■ Action item
Reproduce word for word the stretch of entries from the line containing "price, t_change" through the line containing "What is the sum of all values?", with both of those lines included.

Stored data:
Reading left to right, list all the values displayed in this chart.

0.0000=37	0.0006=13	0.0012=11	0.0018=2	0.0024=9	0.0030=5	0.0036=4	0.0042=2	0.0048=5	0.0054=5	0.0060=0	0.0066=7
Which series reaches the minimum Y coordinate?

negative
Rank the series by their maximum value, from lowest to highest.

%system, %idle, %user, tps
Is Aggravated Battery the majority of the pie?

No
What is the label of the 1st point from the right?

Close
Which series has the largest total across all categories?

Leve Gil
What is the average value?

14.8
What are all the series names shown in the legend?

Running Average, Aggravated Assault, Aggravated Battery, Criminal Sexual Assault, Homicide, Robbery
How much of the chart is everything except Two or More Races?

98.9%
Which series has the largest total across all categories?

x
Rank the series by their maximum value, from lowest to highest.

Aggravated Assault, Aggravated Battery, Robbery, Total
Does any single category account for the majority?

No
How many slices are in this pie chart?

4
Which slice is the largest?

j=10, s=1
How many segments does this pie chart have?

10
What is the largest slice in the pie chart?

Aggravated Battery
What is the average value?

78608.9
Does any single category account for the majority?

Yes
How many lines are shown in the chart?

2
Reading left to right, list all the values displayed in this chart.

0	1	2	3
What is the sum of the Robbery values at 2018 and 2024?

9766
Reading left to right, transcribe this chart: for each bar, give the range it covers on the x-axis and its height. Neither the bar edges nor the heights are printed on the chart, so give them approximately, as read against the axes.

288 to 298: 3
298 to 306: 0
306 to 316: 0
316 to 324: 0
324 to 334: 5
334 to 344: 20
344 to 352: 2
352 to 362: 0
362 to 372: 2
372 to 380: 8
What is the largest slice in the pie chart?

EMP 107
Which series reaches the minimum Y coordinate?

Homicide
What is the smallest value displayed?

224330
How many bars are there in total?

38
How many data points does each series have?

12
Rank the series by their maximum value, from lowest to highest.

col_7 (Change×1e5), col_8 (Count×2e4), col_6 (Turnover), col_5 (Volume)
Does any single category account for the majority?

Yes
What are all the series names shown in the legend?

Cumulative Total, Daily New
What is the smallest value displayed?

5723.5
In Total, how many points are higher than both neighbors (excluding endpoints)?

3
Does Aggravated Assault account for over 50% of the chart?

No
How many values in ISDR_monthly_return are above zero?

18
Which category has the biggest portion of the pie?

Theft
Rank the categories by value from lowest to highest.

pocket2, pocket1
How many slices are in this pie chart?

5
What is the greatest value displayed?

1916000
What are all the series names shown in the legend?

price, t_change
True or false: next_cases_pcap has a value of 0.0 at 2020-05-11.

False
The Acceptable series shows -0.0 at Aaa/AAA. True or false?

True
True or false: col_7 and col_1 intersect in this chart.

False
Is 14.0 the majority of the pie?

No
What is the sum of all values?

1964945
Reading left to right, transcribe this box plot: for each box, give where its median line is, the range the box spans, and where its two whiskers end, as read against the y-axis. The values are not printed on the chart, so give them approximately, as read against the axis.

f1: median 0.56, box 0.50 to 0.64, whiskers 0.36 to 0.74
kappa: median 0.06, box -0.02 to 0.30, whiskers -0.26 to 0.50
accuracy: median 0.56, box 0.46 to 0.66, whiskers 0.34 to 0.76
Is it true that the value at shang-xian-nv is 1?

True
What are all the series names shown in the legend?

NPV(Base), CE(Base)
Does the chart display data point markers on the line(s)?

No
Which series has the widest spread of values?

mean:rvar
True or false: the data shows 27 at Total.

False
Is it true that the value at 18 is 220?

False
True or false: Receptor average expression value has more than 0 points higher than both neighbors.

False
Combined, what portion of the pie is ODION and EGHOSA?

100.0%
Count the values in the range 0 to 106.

■ Problem solution
price, t_change
True or false: next_cases_pcap has a value of 0.0 at 2020-05-11.

False
The Acceptable series shows -0.0 at Aaa/AAA. True or false?

True
True or false: col_7 and col_1 intersect in this chart.

False
Is 14.0 the majority of the pie?

No
What is the sum of all values?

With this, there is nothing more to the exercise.